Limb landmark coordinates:

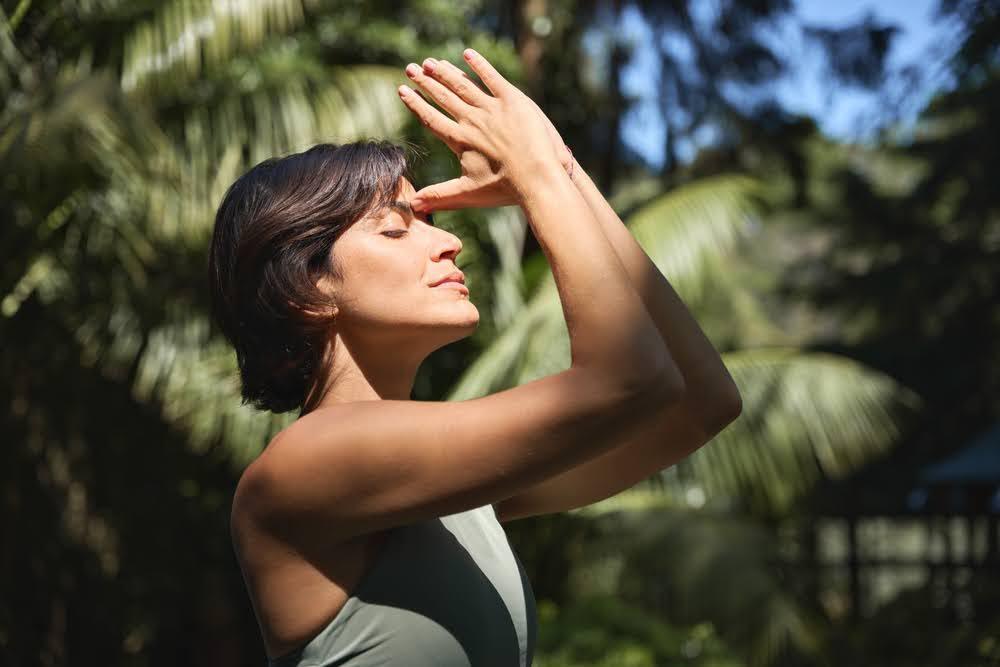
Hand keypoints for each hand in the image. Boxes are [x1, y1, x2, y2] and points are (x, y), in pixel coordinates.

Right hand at [397, 50, 570, 212]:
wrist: (537, 179)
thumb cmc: (504, 189)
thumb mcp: (468, 193)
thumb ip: (438, 197)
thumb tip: (412, 207)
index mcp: (460, 140)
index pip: (432, 118)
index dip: (416, 104)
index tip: (403, 91)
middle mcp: (472, 121)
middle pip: (444, 97)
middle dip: (425, 82)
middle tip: (411, 68)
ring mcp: (492, 108)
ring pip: (463, 85)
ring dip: (446, 72)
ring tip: (431, 62)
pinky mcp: (513, 100)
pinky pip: (492, 78)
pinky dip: (479, 65)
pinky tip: (467, 54)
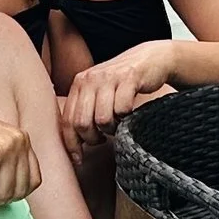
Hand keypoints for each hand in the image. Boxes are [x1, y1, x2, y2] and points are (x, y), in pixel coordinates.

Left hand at [59, 36, 186, 133]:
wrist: (151, 59)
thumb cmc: (123, 82)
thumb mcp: (98, 91)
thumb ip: (84, 110)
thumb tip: (73, 144)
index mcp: (79, 83)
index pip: (67, 120)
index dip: (72, 144)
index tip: (78, 159)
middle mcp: (90, 79)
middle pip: (82, 123)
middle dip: (92, 138)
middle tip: (103, 138)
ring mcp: (108, 78)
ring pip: (102, 119)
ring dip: (112, 129)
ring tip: (118, 124)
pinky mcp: (128, 78)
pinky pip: (122, 109)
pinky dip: (126, 118)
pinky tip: (129, 114)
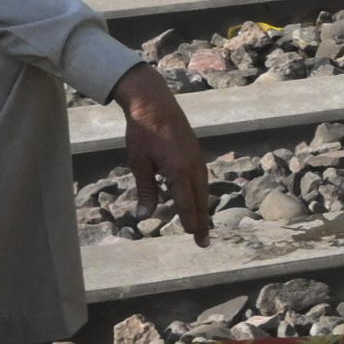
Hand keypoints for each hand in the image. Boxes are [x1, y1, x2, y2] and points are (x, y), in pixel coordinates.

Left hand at [112, 66, 214, 245]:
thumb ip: (145, 190)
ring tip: (202, 225)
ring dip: (202, 209)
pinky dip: (201, 194)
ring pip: (203, 191)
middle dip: (202, 222)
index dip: (190, 223)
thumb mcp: (139, 163)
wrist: (154, 102)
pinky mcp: (196, 153)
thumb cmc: (143, 132)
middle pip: (200, 201)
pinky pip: (201, 180)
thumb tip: (143, 216)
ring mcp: (197, 159)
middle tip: (203, 242)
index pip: (186, 204)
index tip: (194, 238)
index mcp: (179, 171)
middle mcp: (193, 167)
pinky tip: (197, 198)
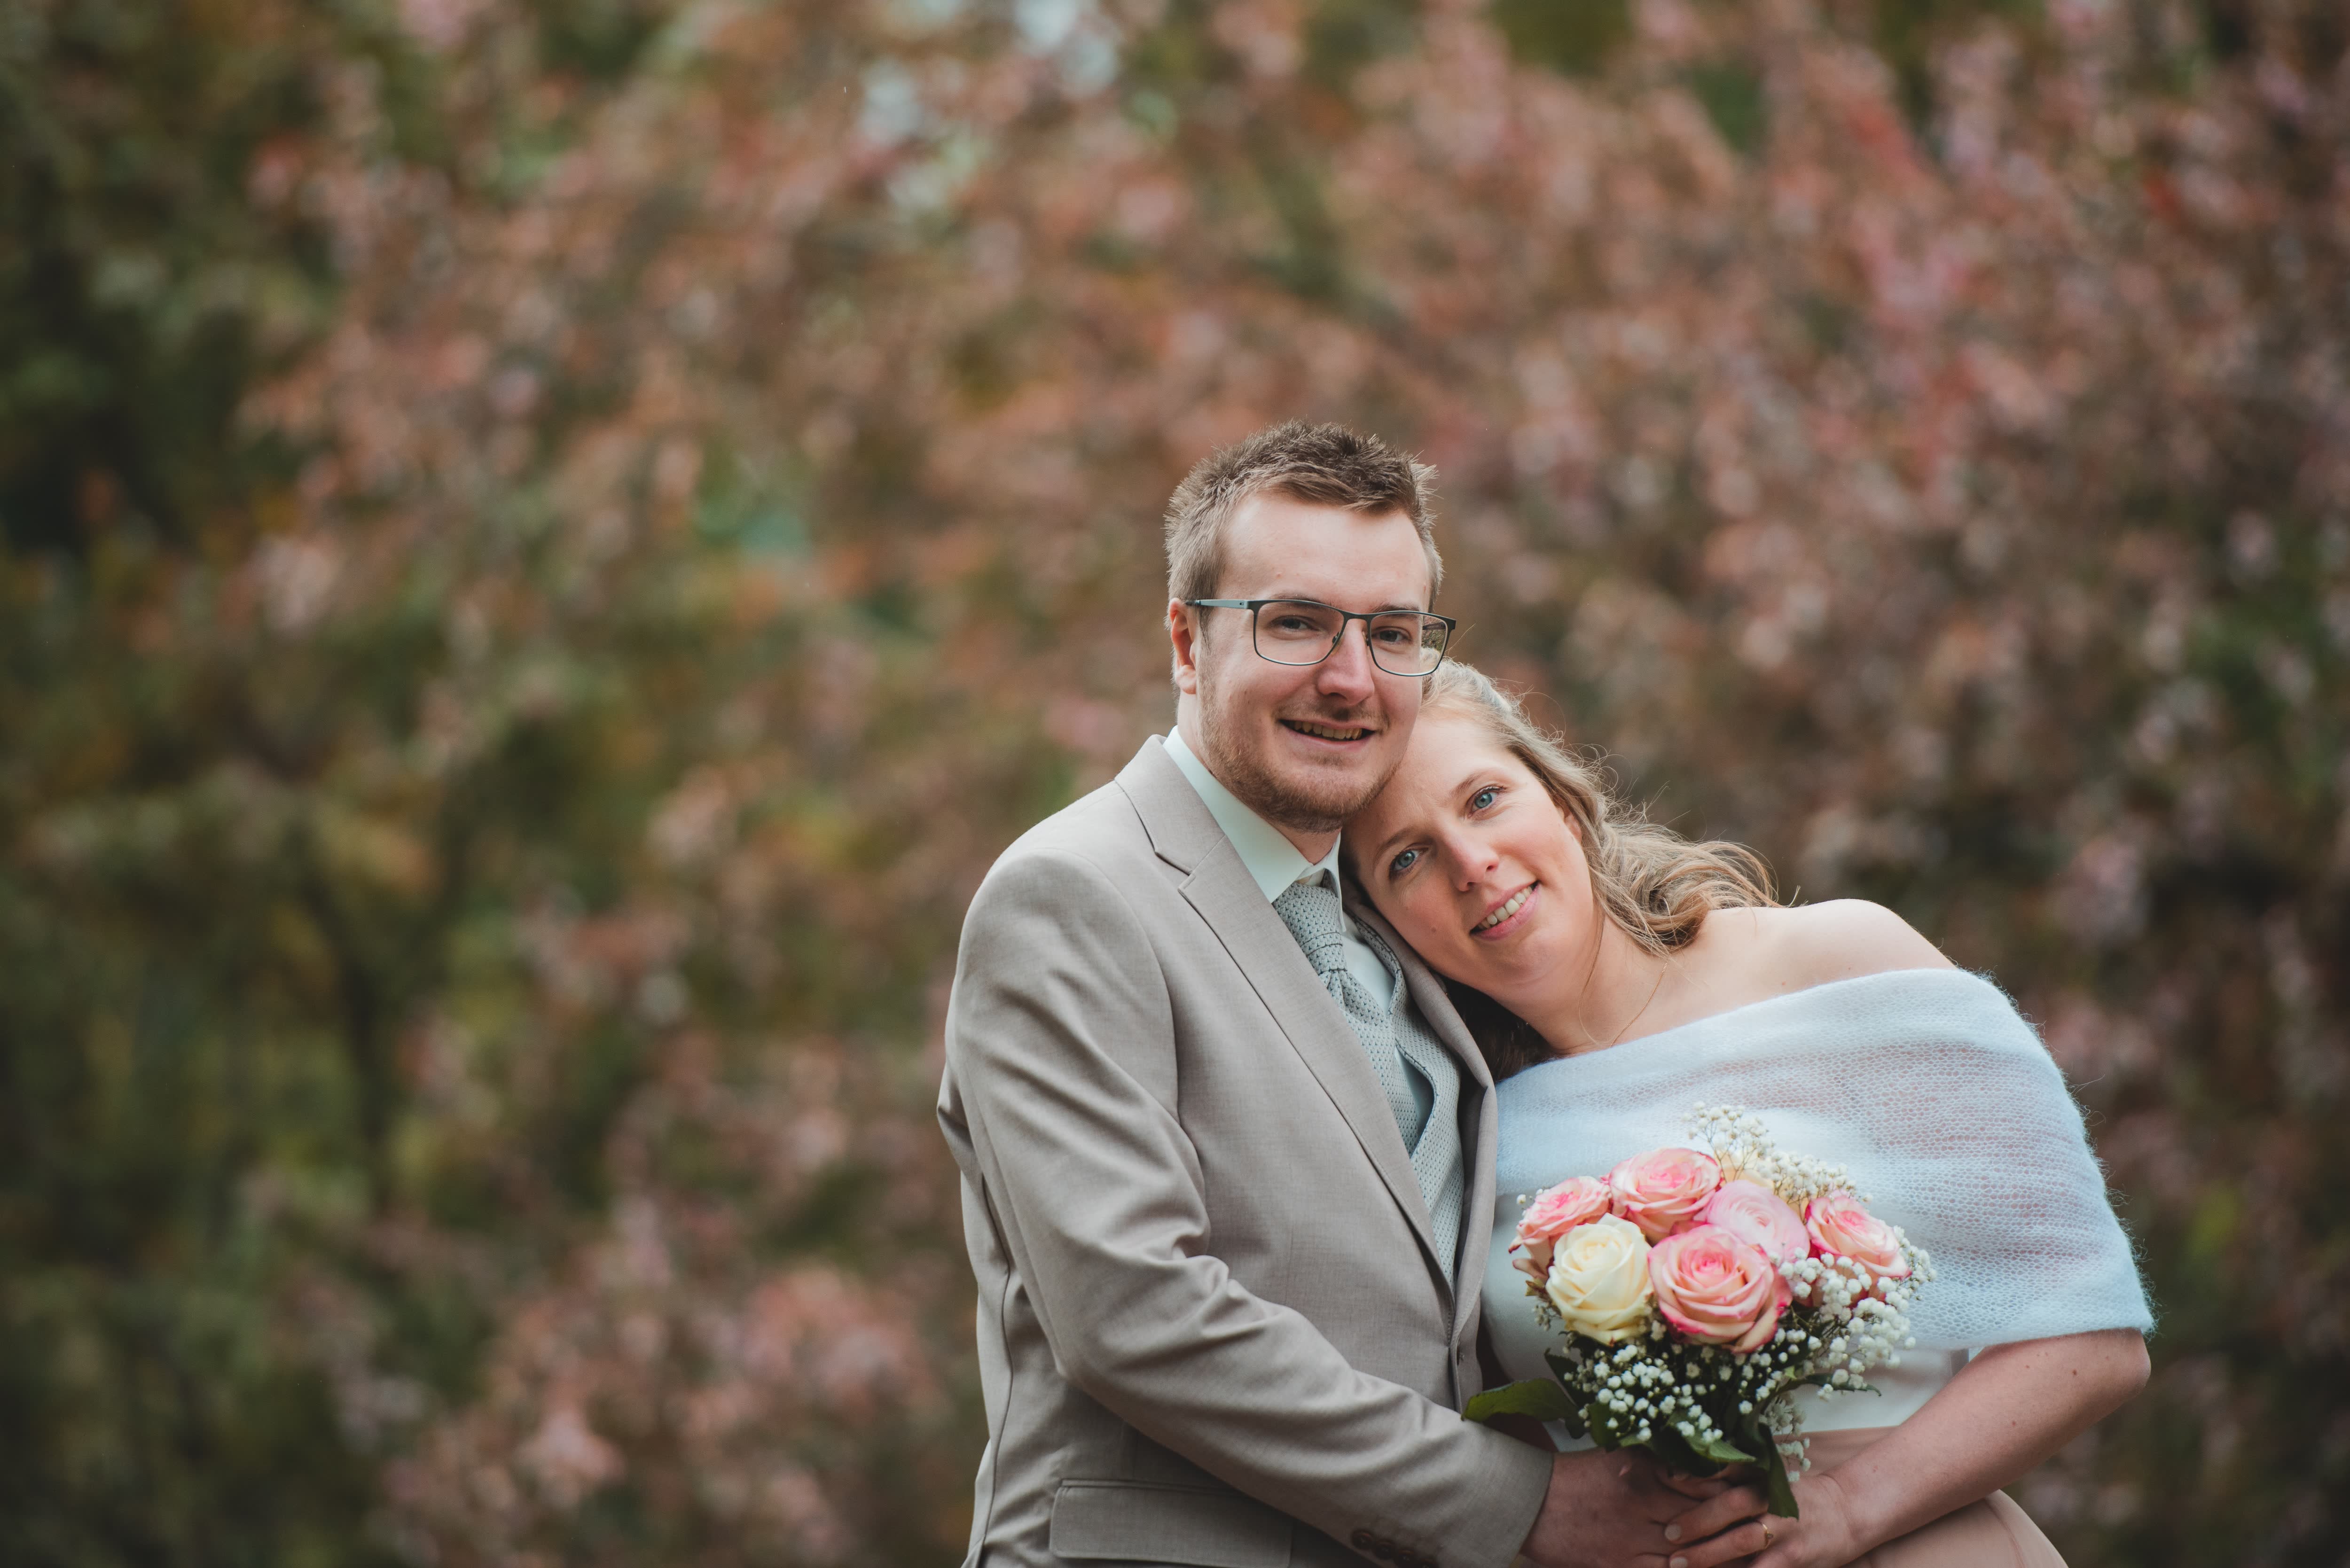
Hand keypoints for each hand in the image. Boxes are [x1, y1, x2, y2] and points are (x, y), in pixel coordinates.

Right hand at [1518, 1450, 1762, 1567]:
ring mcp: (1635, 1543)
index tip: (1761, 1481)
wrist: (1529, 1504)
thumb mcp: (1617, 1456)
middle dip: (1740, 1520)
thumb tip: (1698, 1459)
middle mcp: (1645, 1510)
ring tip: (1759, 1549)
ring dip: (1726, 1554)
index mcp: (1644, 1476)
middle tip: (1774, 1519)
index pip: (1700, 1481)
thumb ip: (1657, 1458)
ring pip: (1692, 1553)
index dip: (1733, 1485)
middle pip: (1704, 1518)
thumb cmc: (1573, 1476)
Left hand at [1659, 1468, 1859, 1567]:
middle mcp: (1772, 1500)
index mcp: (1762, 1476)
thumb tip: (1680, 1477)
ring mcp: (1784, 1530)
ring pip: (1743, 1541)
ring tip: (1678, 1563)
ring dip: (1708, 1553)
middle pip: (1732, 1505)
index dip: (1697, 1473)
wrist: (1846, 1514)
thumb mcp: (1769, 1477)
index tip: (1667, 1477)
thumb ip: (1734, 1478)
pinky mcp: (1793, 1558)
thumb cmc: (1796, 1496)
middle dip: (1697, 1520)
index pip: (1727, 1469)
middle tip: (1669, 1533)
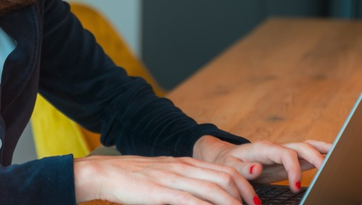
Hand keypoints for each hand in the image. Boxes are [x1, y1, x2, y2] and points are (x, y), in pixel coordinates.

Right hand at [73, 155, 258, 204]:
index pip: (225, 169)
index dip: (245, 185)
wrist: (107, 173)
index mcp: (186, 162)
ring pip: (214, 189)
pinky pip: (192, 201)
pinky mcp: (162, 192)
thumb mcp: (164, 173)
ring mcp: (174, 178)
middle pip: (226, 178)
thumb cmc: (134, 177)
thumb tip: (202, 195)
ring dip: (232, 204)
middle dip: (246, 196)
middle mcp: (184, 167)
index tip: (255, 201)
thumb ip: (184, 180)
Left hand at [194, 136, 331, 193]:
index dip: (293, 169)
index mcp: (262, 148)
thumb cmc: (228, 163)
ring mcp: (283, 151)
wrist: (225, 157)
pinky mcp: (287, 158)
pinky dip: (320, 152)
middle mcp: (276, 147)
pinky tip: (333, 156)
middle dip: (315, 157)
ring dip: (323, 150)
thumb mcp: (230, 167)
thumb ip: (244, 169)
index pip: (284, 154)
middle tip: (326, 174)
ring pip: (306, 146)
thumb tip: (258, 169)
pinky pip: (306, 153)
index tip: (295, 187)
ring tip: (341, 156)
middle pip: (300, 146)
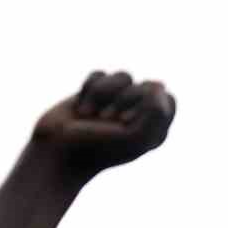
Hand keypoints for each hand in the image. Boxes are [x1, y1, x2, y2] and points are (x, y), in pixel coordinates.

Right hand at [29, 71, 175, 180]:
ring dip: (104, 92)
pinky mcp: (94, 93)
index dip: (149, 104)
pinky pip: (99, 74)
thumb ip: (156, 112)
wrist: (58, 153)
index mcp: (155, 129)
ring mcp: (116, 102)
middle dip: (125, 98)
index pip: (168, 100)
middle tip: (107, 119)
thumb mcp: (135, 136)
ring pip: (123, 75)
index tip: (126, 121)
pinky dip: (88, 88)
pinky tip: (80, 108)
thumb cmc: (99, 149)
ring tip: (90, 114)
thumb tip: (159, 84)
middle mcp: (139, 114)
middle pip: (148, 85)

WHAT IS BEING ASKED
Return the data exactly as it stands, minus the pictures.

EXERCISE OUTPUT
Hand keypoints for each hand in the image. Boxes are [x1, y1, x2, y2] and points are (x, y), in pixel coordinates.

Right hand at [397, 50, 570, 212]:
wrist: (537, 179)
thumb cmc: (504, 189)
thumb mcp: (468, 193)
thumb ip: (438, 197)
thumb tip: (412, 207)
index mcp: (460, 140)
index pip: (432, 118)
index dip: (416, 104)
index tip: (403, 91)
middle mcp: (472, 121)
middle pip: (444, 97)
middle dip: (425, 82)
middle tip: (411, 68)
ring mcp: (492, 108)
ring pip: (463, 85)
ring dip: (446, 72)
ring tip: (431, 62)
pinky mcp: (513, 100)
pinky pip: (492, 78)
pinky dip: (479, 65)
pinky tip: (467, 54)
Hand keypoints for each hand in the image. Boxes are [x1, y1, x2, y2] and points are (x, y), in pixel coordinates.

Left hand at [59, 36, 186, 133]:
wrist: (151, 59)
thumb cmc: (123, 82)
thumb mcp: (98, 91)
thumb ip: (84, 110)
thumb tip: (73, 144)
index mcp: (79, 83)
index pip: (67, 120)
index dip: (72, 144)
index tip: (78, 159)
middle mcp: (90, 79)
middle pip: (82, 123)
middle dip: (92, 138)
middle tip: (103, 138)
ring mcp: (108, 78)
ring pip: (102, 119)
ring dip: (112, 129)
ring tip: (118, 124)
pinky mcp: (128, 78)
pinky pip: (122, 109)
pinky dip: (126, 118)
pinky tip: (129, 114)
Hand keypoints for each hand in the image. Boxes are [x1, y1, x2, y2] and points are (x, y), in pixel coordinates.

Left hand at [112, 66, 214, 245]:
thumb ip: (145, 190)
ring tip: (202, 225)
ring dip: (202, 209)
pinky dip: (201, 194)
ring pip: (203, 191)
middle dip: (202, 222)
index dip: (190, 223)
thumb mcp: (139, 163)
wrist: (154, 102)
pinky mcp: (196, 153)
thumb cmc: (143, 132)
middle pip: (200, 201)
pinky pip: (201, 180)
thumb tip: (143, 216)
ring mcp: (197, 159)
middle tip: (203, 242)
index pip: (186, 204)
index tip: (194, 238)
index mcp: (179, 171)
middle mcp: (193, 167)
pinky tip: (197, 198)
Hand keypoints for each hand in the image. Boxes are [x1, y1, x2, y2] and points are (x, y), in pixel coordinates.

Right hand at [1518, 1450, 1762, 1567]:
ring mcp: (1635, 1543)
index tip: (1761, 1481)
wrist: (1529, 1504)
thumb mcp: (1617, 1456)
middle dip: (1740, 1520)
thumb tip: (1698, 1459)
middle mcp: (1645, 1510)
ring tip: (1759, 1549)
ring dip: (1726, 1554)
index mcp: (1644, 1476)
middle tip: (1774, 1519)
index pip: (1700, 1481)
thumb ip: (1657, 1458)
ring pip: (1692, 1553)
index dip: (1733, 1485)
middle pip: (1704, 1518)
thumb cmc: (1573, 1476)
Left hand at [1659, 1468, 1859, 1567]:
middle mcp: (1772, 1500)
index mcp: (1762, 1476)
thumb tip: (1680, 1477)
ring mcp: (1784, 1530)
ring pip: (1743, 1541)
ring tip: (1678, 1563)
ring dip: (1708, 1553)
middle pip: (1732, 1505)
index dip: (1697, 1473)
wrist: (1846, 1514)
thumb mcp: (1769, 1477)
index tip: (1667, 1477)
thumb ip: (1734, 1478)
pinky mcp: (1793, 1558)
thumb cmc: (1796, 1496)
middle dip: (1697, 1520)
index pip: (1727, 1469)
middle tip: (1669, 1533)
Hand keypoints for each hand in the image. Boxes are [x1, y1, x2, y2] and points are (x, y), in pixel coordinates.

Right hand at [73, 155, 258, 204]:
index pip: (225, 169)
index dip: (245, 185)
wrist: (107, 173)
index mcp: (186, 162)
ring pip: (214, 189)
pinky pip: (192, 201)
pinky mcp: (162, 192)
thumb mcp: (164, 173)
ring mcp: (174, 178)
middle pip: (226, 178)
thumb cmc: (134, 177)
thumb tip: (202, 195)
ring dip: (232, 204)
middle dip: (246, 196)
middle mcp: (184, 167)
index tip: (255, 201)
thumb ip: (184, 180)
Left hand at [194, 136, 331, 193]:
index dip: (293, 169)
index mcp: (262, 148)
thumb cmc: (228, 163)
ring mcp: (283, 151)
wrist: (225, 157)
pinky mcp: (287, 158)
pinky dip: (320, 152)
middle mcp: (276, 147)
pinky tip: (333, 156)
middle dip: (315, 157)
ring dip: (323, 150)
thumb mcp: (230, 167)
thumb ip: (244, 169)
index pip: (284, 154)
middle tip: (326, 174)
ring pip: (306, 146)
thumb tip: (258, 169)
pinky pip: (306, 153)
index tip: (295, 187)
ring tip: (341, 156)
middle pip: (300, 146)
Hand keypoints for each hand in the image. Boxes are [x1, y1, x2, y2] and points are (x, y), in pixel coordinates.

Right hand at [29, 71, 175, 180]:
ring dip: (104, 92)
pinky mcp: (94, 93)
index dip: (149, 104)
pinky pip: (99, 74)
thumb ip: (156, 112)
wrist: (58, 153)
index mcp: (155, 129)
ring mcp: (116, 102)
middle dip: (125, 98)
index pip: (168, 100)
middle tip: (107, 119)
thumb mcp: (135, 136)
ring pip: (123, 75)
index tip: (126, 121)
pinky dip: (88, 88)
pinky tip: (80, 108)
thumb cmc: (99, 149)
ring tip: (90, 114)
thumb tip: (159, 84)
middle mcp: (139, 114)
middle pip: (148, 85)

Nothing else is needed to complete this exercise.